On the 24th of March it was a clear sunny day. With clouds forecast to come over from midday, I decided to get out and do some solar imaging with the Quark.
Active region 2736 was close to the Sun’s limb. This set off a powerful flare a few days ago, and I know from experience that an active spot on the limb can show some incredible detail and activity.
For those interested, here’s the setup I use:
120mm Evostar refractor. It’s not the best for chromatic aberration, but working in narrow band the Hydrogen Alpha red wavelengths, this does not effect the image.
Lunt Herschel Wedge. For white light imaging.
Baader Solar Continuum Filter. To enhance spot and solar granulation detail when white light imaging.
Daystar Quark Chromosphere. I have now had this one almost two years and it is working extremely well. Click here to read my Quark, Or Not to Quark Page.
DMK41 Imaging Source camera. It is a monochrome camera. I create the orange colour afterwards in Photoshop.
A tilt adapter. To prevent Newton’s Rings when using the Quark.
An inch and a quarter focal reducer. To get a slightly wider field of view and brighter image.
Sharpcap Pro. 60 second videos captured.
AutoStakkert! Initial AVI processing.
Registax. Wavelet sharpening.
Photoshop. Further sharpening, Curves to reveal faint detail and adding colour.
The setup shown above was with the Herschel Wedge in place.
The seeing looked pretty awful as I started, but thought I’d persevere anyway.
As the Quark was coming up to temperature, I put the Herschel Wedge in to capture it in white light.
The spot looks extremely foreshortened and the surrounding bright faculae stand out pretty well against the darker edge of The Sun’s disk.
By the time I had finished taking this, the Quark had come up to temperature and was ready. So I removed the wedge and Continuum filter and set everything up for narrow band Hydrogen Alpha imaging.
One glimpse showed me that there was a lot going on around this spot. Some faint line of plasma were held suspended above the chromosphere, to one side of the spot.
As I was imaging, a strange bulge developed, which I had never seen before. Towards the end of the two hour imaging session, what looked like a surge prom was developing. At this time seeing had gone down horrendously and most of the detail in the captured AVI’s had now been lost. As the day was heating up in the sunshine, and some scudding clouds had now started to interfere, the time to finish imaging was fast approaching.
I had been taking images for over two hours, from 09:11 until 11:19. I tried to take an AVI every 2 minutes or so. It was finally time to stop imaging and then start processing all those AVI’s to produce the images for the animation. I ended up with 37 images at the end of the imaging run.
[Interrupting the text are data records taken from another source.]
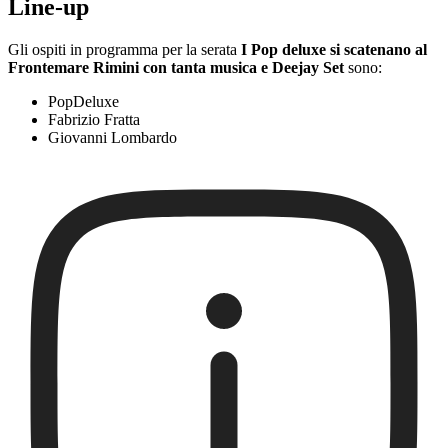
Line-up
Gli ospiti in programma per la serata
I Pop deluxe si scatenano al
Frontemare Rimini con tanta musica e Deejay Set
sono:
PopDeluxe
Fabrizio Fratta
Giovanni Lombardo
This is a single image of the active region. I then spent the best part of the whole day processing the images and getting them ready to make animation to show what was going on. At one point a strange “bulge” appeared.
The phone shot of the screen below, shows what I could see.
The resulting animation is below. I was totally blown away.
There is so much going on here.
The active region itself is bubbling away nicely, plumes of plasma being thrown out with the surge prom/s developing towards the end of the animation. The suspended plasma is seen streaking across and falling into the sunspot, following the magnetic field lines of the spot. You can also see the rotation of the Sun throughout the duration of the animation, as the active region moves closer to the limb.
I could look at this animation for hours. Totally mesmerising.
That’s why I love doing solar stuff.
You just never know what you are going to see every time you set things up.